[Gluster-devel] Re; Load balancing ...

Mon Apr 28 18:37:01 UTC 2008

--- Krishna Srinivas <krishna at zresearch.com> wrote:

> Gareth:
>     Moving to the other end of the scale, AFR can't
> cope with large files either .. handling of sparse 
> files doesn't work properly and self-heal has no 
> concept of repairing part of a file .. so sticking a
> 20Gb file on a GlusterFS is just asking for trouble
> as every time you restart a gluster server (or every

> time one crashes) it'll crucify your network.
> 
> Krishna:
> We have plans to provide rsync-type sync to AFR sync
> in future. Giving it as option as Gordon mentioned.

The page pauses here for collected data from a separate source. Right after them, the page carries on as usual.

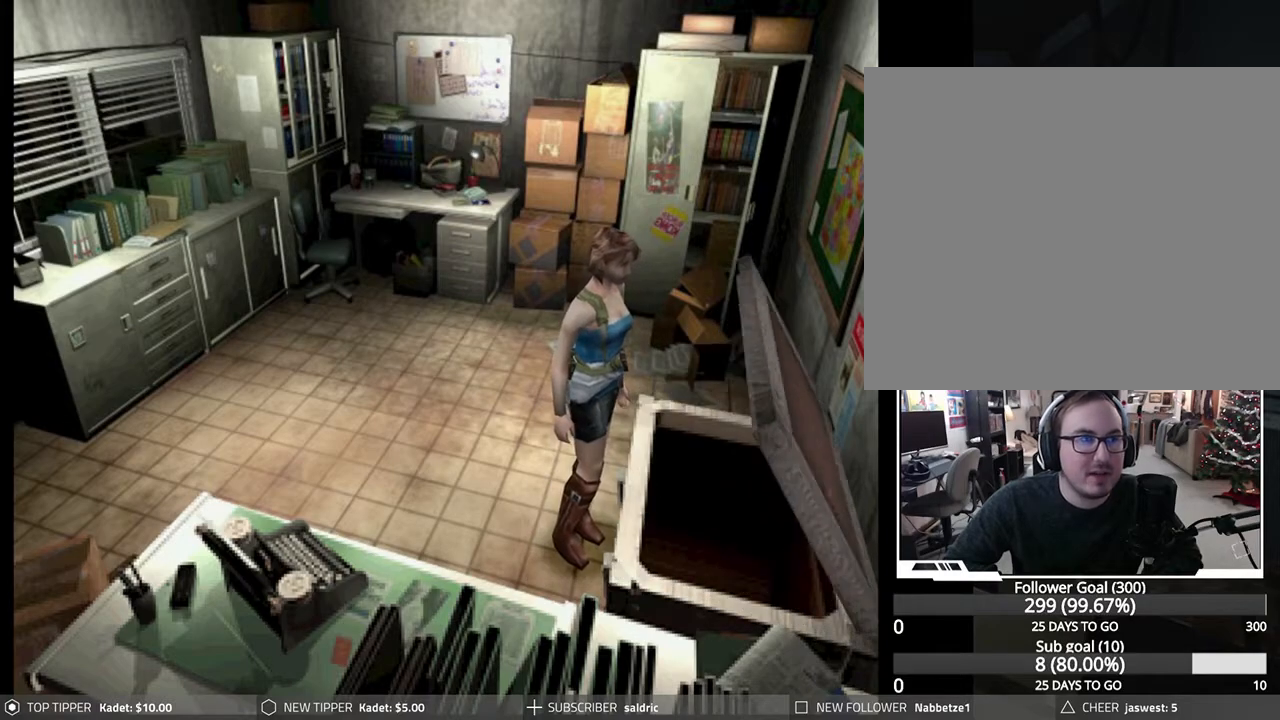
{"buttons": ["CROSS"], "left_stick": "center", "events": [[50, "CROSS", "down"], [167, "CROSS", "up"], [250, "CROSS", "down"], [350, "CROSS", "up"], [433, "CROSS", "down"]]}
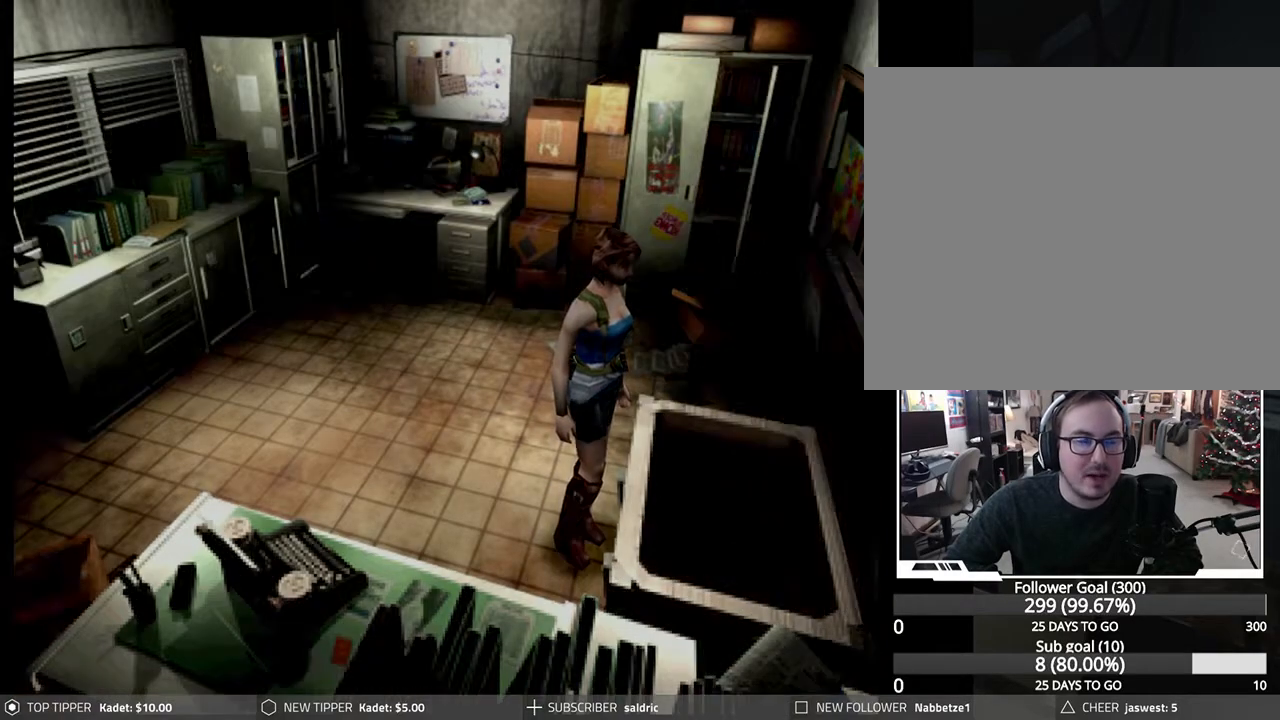
{"buttons": ["CROSS"], "left_stick": "center", "events": [[50, "CROSS", "up"], [117, "CROSS", "down"], [233, "CROSS", "up"], [283, "CROSS", "down"], [400, "CROSS", "up"], [467, "CROSS", "down"]]}
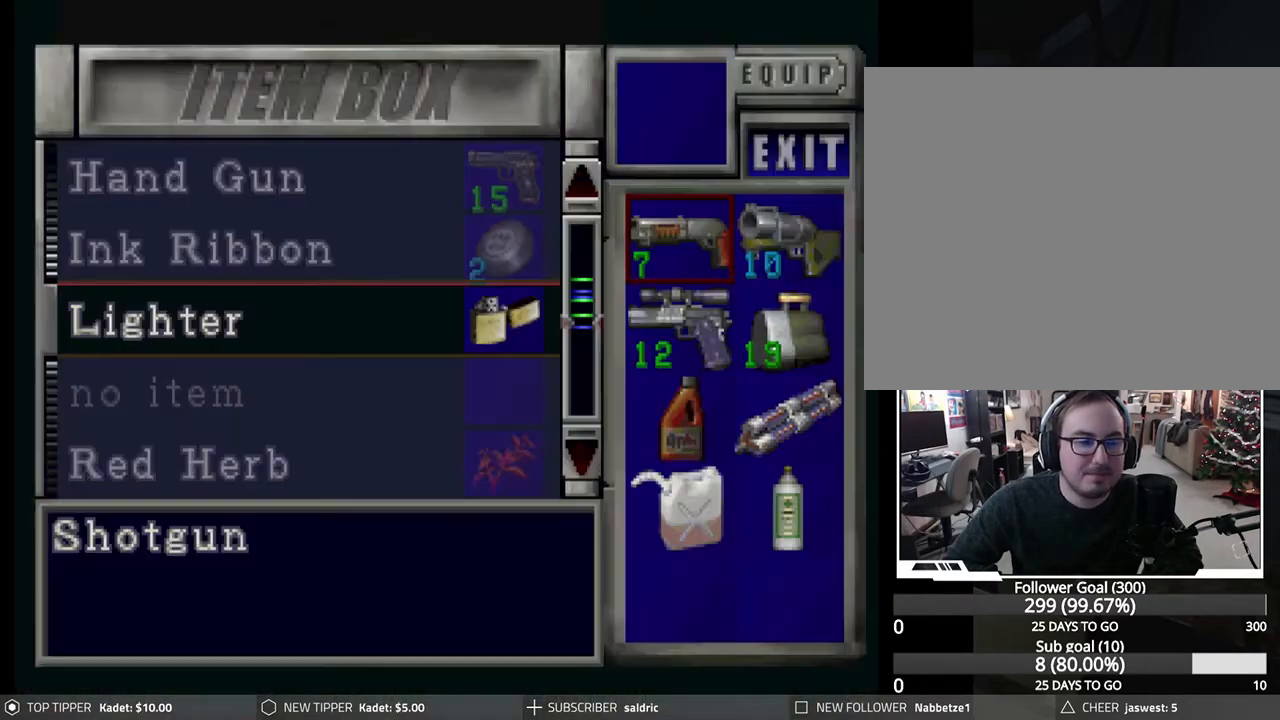
{"buttons": [], "left_stick": "center", "events": [[83, "CROSS", "up"], [250, "DPAD_DOWN", "down"], [333, "DPAD_DOWN", "up"], [400, "DPAD_DOWN", "down"], [483, "DPAD_DOWN", "up"]]}
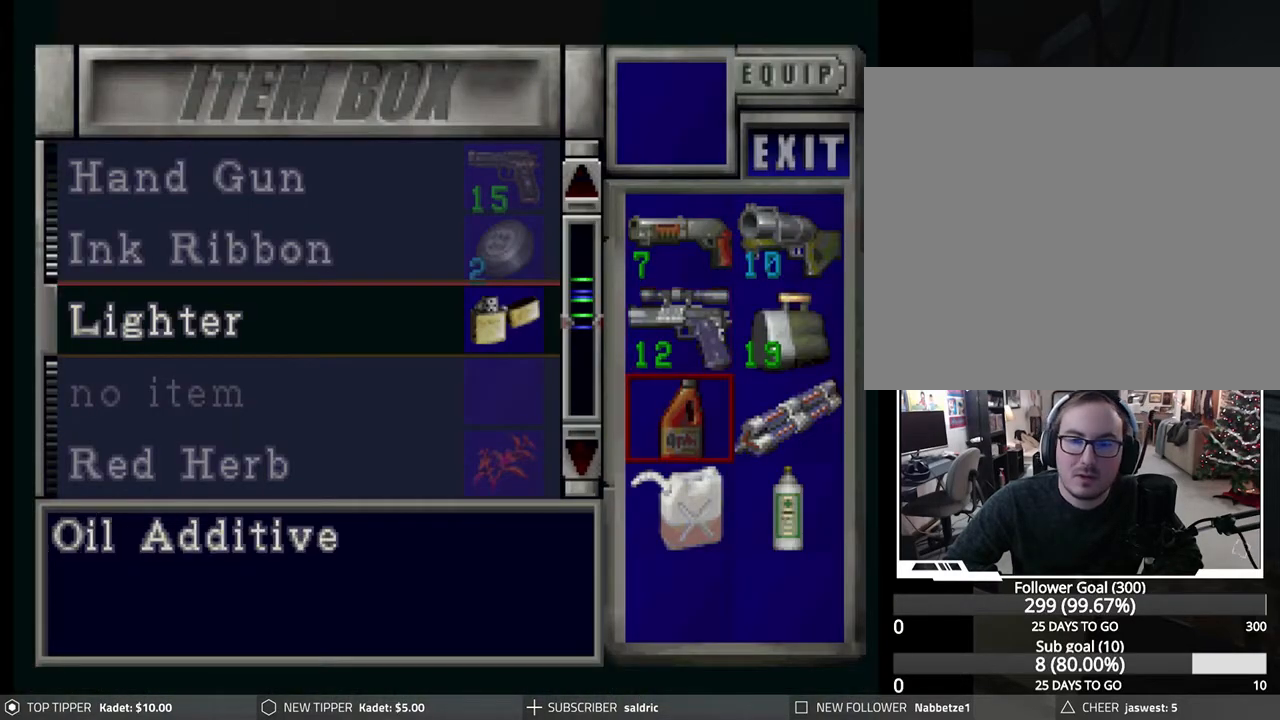
{"buttons": ["CROSS"], "left_stick": "center", "events": [[50, "DPAD_DOWN", "down"], [150, "DPAD_DOWN", "up"], [200, "DPAD_DOWN", "down"], [300, "DPAD_DOWN", "up"], [450, "CROSS", "down"]]}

May I suggest an alternate approach?  The rsync model
seems like a nice one when you have no idea what the
changes are, but with the glusterfs AFR it is possible
to keep track of the changes.  What about adding a
journaling volume option to the AFR translator?  A
separate journal volume would be associated with each
subvolume.  Any time a peer subvolume cannot be
written to, the journal subvolume would record the
differences making it potentially easier to playback
differences to the peer when it returns.  Something
like this:

                       +-----+
                       | AFR |
                       +-----+
        ----------------/   \--------------
       /               /     \             \
+-----------+  +-------+   +-------+  +-----------+
| Journal A |  | Sub A |   | Sub B |  | Journal B |
+-----------+  +-------+   +-------+  +-----------+

So if changes cannot be written to Sub B they would
be recorded in Journal A.  When B comes back up and
AFR notices a mismatch between a file on Sub A and Sub
B and would normally query Sub A for the file
contents, it could query Journal A first to see if the
changes to the file are stored there.  If so, Journal
A could reply with just the changes instead of the
whole file and AFR can then apply the changes to Sub
B.

The journal volume would not actually be required and
would be space limited, it would simply drop changes
that it can no longer keep track of.  If the journal
does not have the change logged, everything would
proceed as it does today, the subvolume would be
queried for the whole file.  This would be a little
like the DRBD model, but more inline with the gluster
way of doing things.  It would be better than what
DRBD does since it would be more granular.  When space
for changes runs out, whole files might have to be
synced, but not necessarily the whole filessytem!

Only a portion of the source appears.